▸ **Passage to read**
2 - Article - Laser Welds in Vacuum

3 - How to do it well: Using Lasers for Welding

4 - Filler Metal for welding super duplex stainless

5 - Online Press: recent Welding related Articles

6 - Terms and Definitions Reminder

7 - Article: Raising a half sunken ship

8 - Site Updating: Resources on Refractory Metals

9 - Short Items

10 - Explorations: beyond the Welder

11 - Contributions: Welding Thermoplastics

12 - Testimonials

13 - Correspondence: a few Comments

14 - Bulletin Board

1 - Introduction

The present issue of Practical Welding Letter, the 160th, closes the current year 2016 with a diffused uneasiness regarding what the near future will bring about.

An Article (2) is reported summarizing studies that were done by performing laser welding in vacuum, hoping to limit porosity in welds: this may work somewhat, but the striking differences versus welding performed at normal pressure are weld penetration and shape, that become similar to those done by EBW (Electron Beam Welding).

Is it worthy using vacuum for lasers? It remains an open question, to be decided in any specific case.

Another aspect of laser welding regards controlling its characteristics, in particular the power density of the laser beam, as it is a critical factor in the success of laser welding. A reported note (3) by a world renowned expert sheds light on the process and instructs on how to control it.

The next question (4) is how to control porosity when GMA welding superduplex stainless steel. This time the answer is vague, because nitrogen in the base and filler metal seems to react with the shielding gas mixture, especially if it contains oxygen, considered beneficial for wetting and bead shape when welding duplex and super duplex stainless steels. More data must be collected to improve understanding.

Raising a half sunken cruise ship to allow towing it to a dock for dismantling is described (7) as one of the largest engineering feats in marine history. Welding obviously played an important part in the exercise.

Welding of thermoplastics is not often discussed in these pages. This time a major project is reported (11) that required developing and qualifying welding procedures for a long plastic pipeline with demanding performance requirements. It should not be a surprise that procedures used normally for other materials find modified applications for unusual materials.

Refractory Metals (8) is the subject of our recent Mid Month Bulletin, written for those of our readers who accept our invitation to build their own Metals Encyclopedia as a useful reference, ready whenever needed.

The remaining columns can be found at their usual place. Your feedback is welcome: send it using the Contact Us Form.

2 - Article - Laser Welds in Vacuum

Weld. Jnl. Cover November 2016

At first sight, it might seem a mistake. Indeed we were told that the main difference between Electron Beam Welding and Laser Beam Welding is Vacuum.

▸ **Provided material**
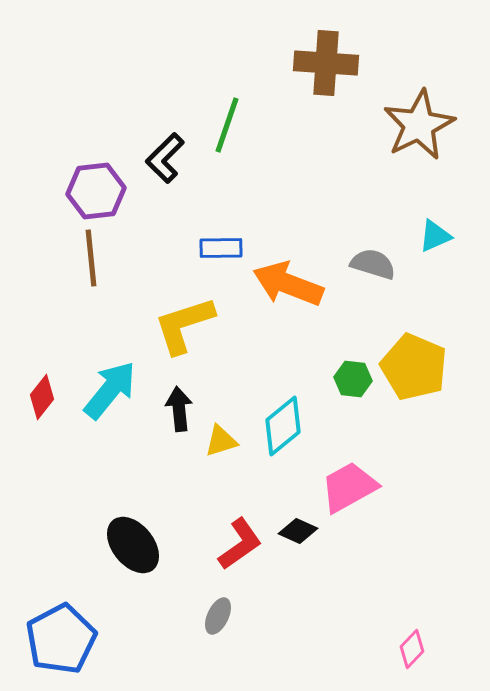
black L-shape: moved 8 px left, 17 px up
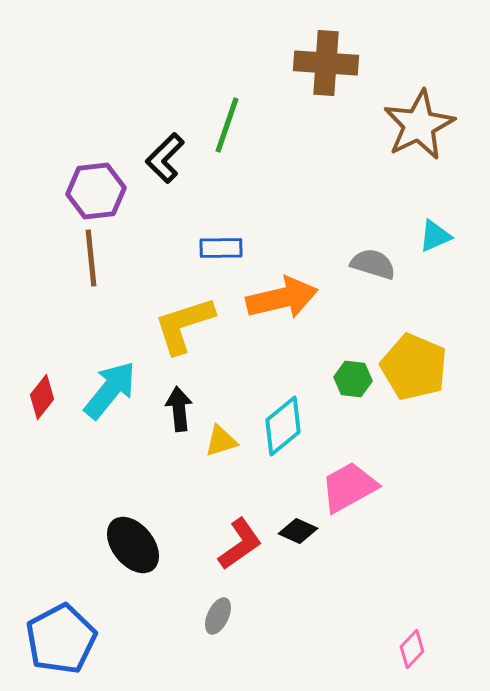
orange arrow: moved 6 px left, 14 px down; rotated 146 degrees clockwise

--

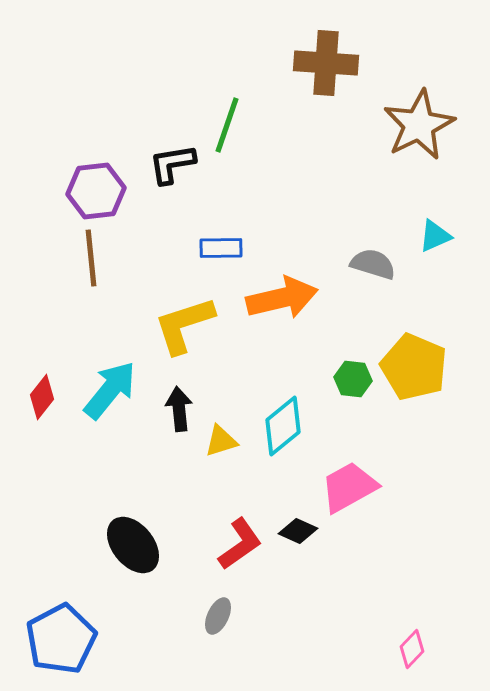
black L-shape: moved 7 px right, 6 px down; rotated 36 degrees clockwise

▸ **Work to do**
[A] Give, in order of appearance, the section numbers that the introduction of the welding newsletter cites in parentheses, each with its section title.
[B] Extend the welding newsletter, beginning immediately after its final sentence.

▸ **Answers to each task**
[A]
2 - Article - Laser Welds in Vacuum
3 - How to do it well: Using Lasers for Welding
4 - Filler Metal for welding super duplex stainless
7 - Article: Raising a half sunken ship
11 - Contributions: Welding Thermoplastics
8 - Site Updating: Resources on Refractory Metals

[B]
Both are known as High Energy processes whose concentrated power can be pinpointed with precision from a distance, to reach line of sight targets well removed from the source.

But while EBW needs a vacuum chamber to be performed effectively, with all the complications implied, for the chamber (floor space), the complex vacuum system (various sets of low and high vacuum pumps), energy spent and (waiting) time needed just for evacuating the space, LBW needs nothing of all that, being ready for use with only a thin atmosphere of inert gas around the fusion zone.

It is still all true but, as shows a recent article published in the November 2016 issue of the Welding Journal at page 419-s, there are a few advantages by going vacuum also with LBW.

Briefly, by Laser Beam welding in vacuum, one gets increased up to four-fold keyhole penetration and reduced weld width, similar to EBW. Additionally, porosity is reduced as shown hereafter.

The research compared results for laser welding Titanium and Nickel, both with Argon shield at atmospheric pressure and in vacuum at 10-1 mBar.

Moderate to severe porosity was observed under Argon in normal atmospheric pressure welding conditions in steels and austenitic stainless steels. However under nitrogen instead of argon, laser welds contain little or no porosity under the same conditions.

For nickel this does not work because high porosity levels are reported for laser welding in argon or nitrogen.

Laser under vacuum essentially eliminates porosity in titanium and significantly reduces, but not completely, porosity in nickel. Titanium cannot be welded in nitrogen because of its reactivity.

This brings back the need to find solutions to porosity for laser welding titanium or nickel. Vacuum or reduced pressure has been investigated in the reported article.

In particular three-dimensional computed tomography was found an important tool for understanding porosity distributions.

Porosity was significantly reduced by performing laser welding in vacuum. Weld pool shape and penetration were remarkably affected, becoming quite similar to those obtained in EBW.

Readers struggling with unacceptable porosity in laser welding of nickel or titanium are urged to seek the original reported article to study the influence of vacuum on the outcome.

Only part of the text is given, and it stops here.